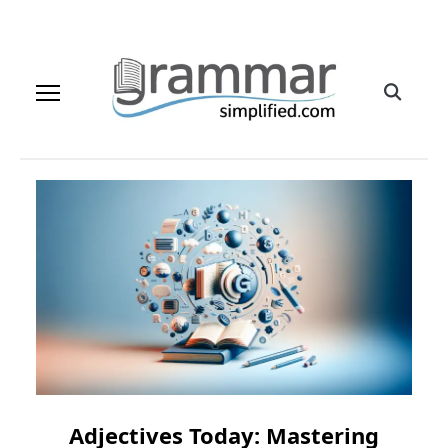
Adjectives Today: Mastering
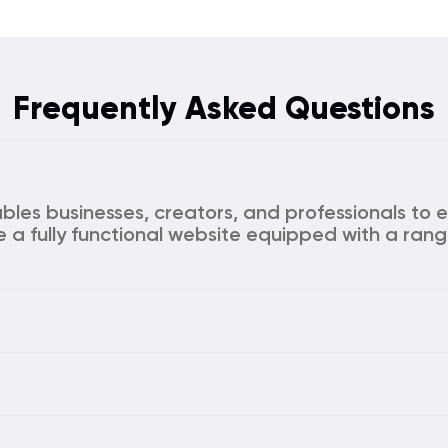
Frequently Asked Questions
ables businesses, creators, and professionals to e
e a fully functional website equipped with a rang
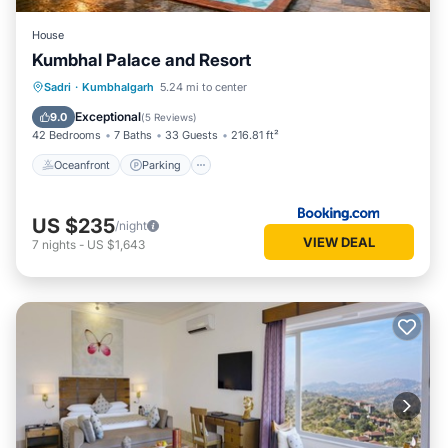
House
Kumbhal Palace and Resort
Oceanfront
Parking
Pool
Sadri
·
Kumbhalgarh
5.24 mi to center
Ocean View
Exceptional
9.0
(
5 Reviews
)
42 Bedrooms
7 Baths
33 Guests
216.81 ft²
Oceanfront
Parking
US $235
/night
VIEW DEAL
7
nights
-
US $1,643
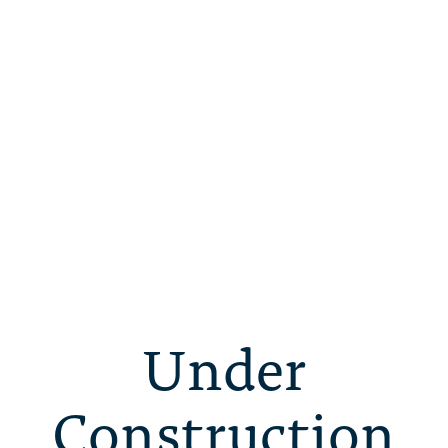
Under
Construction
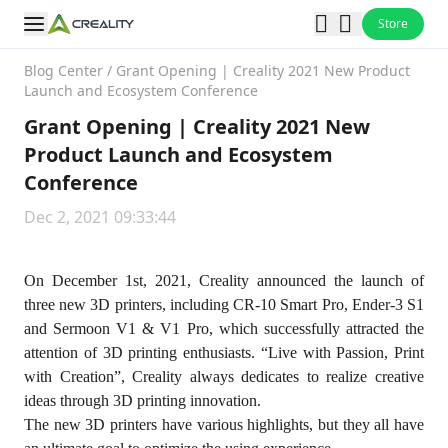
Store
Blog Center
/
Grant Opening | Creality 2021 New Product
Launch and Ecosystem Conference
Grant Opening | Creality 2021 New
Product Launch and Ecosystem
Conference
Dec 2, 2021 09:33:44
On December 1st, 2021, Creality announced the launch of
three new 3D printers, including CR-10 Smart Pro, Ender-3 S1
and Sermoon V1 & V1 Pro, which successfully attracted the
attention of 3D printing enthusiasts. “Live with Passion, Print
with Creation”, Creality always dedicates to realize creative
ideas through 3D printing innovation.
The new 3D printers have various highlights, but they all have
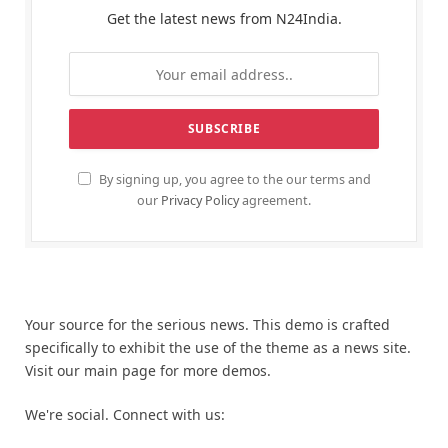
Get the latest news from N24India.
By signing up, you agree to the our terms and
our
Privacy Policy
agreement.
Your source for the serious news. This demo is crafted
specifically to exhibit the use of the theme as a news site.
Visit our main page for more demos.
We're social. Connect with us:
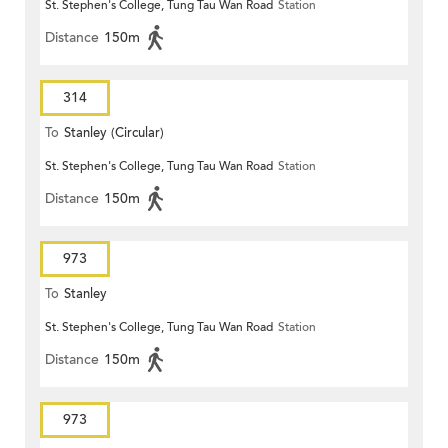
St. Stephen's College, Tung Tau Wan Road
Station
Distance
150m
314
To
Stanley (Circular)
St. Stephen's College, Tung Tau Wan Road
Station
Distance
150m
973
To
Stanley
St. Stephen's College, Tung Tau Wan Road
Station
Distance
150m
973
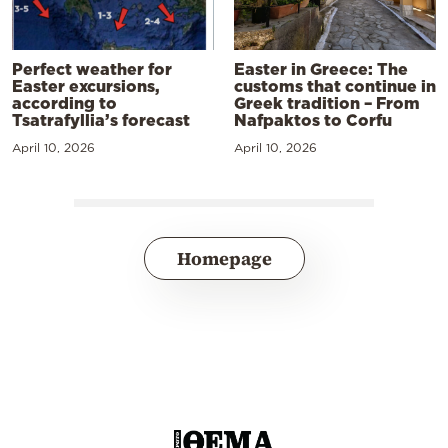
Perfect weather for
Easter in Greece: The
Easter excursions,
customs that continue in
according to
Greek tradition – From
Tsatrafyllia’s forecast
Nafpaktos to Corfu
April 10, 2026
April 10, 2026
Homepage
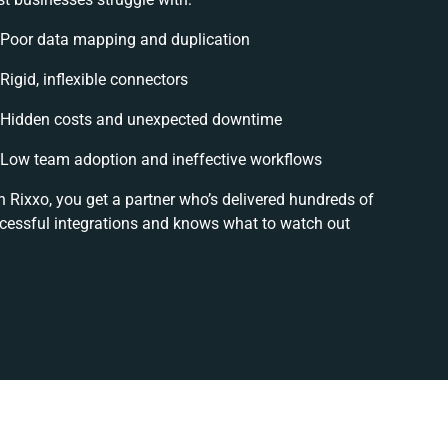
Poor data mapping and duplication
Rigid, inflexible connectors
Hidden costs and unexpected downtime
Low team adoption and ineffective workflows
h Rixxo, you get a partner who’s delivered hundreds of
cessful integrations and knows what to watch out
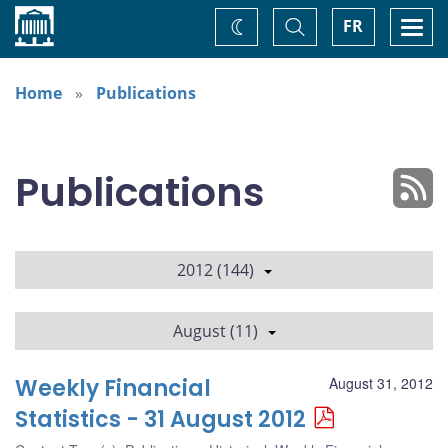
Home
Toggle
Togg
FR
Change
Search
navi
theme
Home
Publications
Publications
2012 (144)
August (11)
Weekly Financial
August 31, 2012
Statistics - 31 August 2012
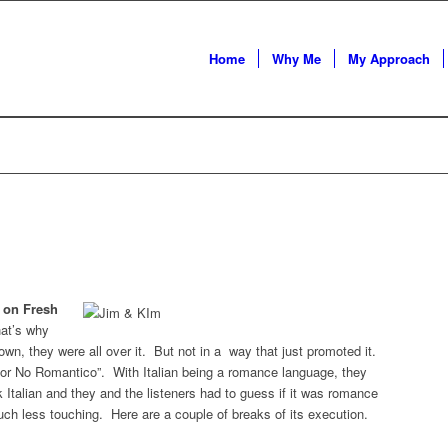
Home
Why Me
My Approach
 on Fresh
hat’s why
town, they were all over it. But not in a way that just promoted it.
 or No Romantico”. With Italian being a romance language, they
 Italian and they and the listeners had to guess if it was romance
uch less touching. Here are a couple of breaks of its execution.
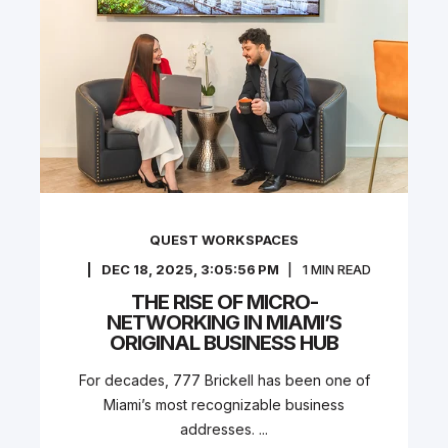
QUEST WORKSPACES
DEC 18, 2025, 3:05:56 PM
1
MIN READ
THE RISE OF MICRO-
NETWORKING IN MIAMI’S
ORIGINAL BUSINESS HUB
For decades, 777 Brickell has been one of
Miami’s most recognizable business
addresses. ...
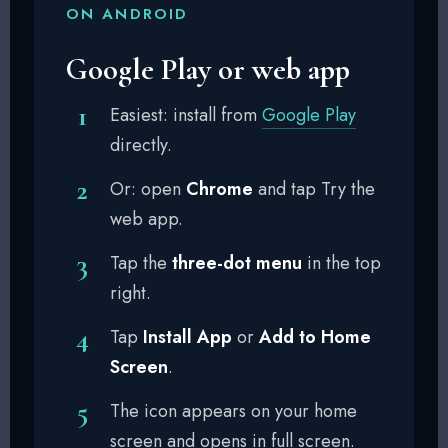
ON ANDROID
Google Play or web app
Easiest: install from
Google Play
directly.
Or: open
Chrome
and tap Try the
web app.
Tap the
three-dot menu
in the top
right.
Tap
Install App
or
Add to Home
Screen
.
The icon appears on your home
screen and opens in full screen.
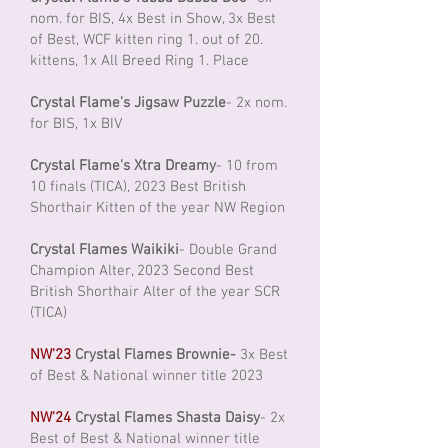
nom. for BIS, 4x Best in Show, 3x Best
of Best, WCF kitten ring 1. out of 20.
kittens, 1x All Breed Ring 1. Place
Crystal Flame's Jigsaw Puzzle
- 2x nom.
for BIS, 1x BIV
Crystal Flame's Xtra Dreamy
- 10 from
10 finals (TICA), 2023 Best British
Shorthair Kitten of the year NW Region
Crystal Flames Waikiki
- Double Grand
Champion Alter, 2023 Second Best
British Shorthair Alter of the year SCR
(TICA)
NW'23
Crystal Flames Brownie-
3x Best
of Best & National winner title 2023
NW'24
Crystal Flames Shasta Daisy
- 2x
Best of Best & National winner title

———

Going through the material, find each line with the string "Best". Then state only how many there are.

7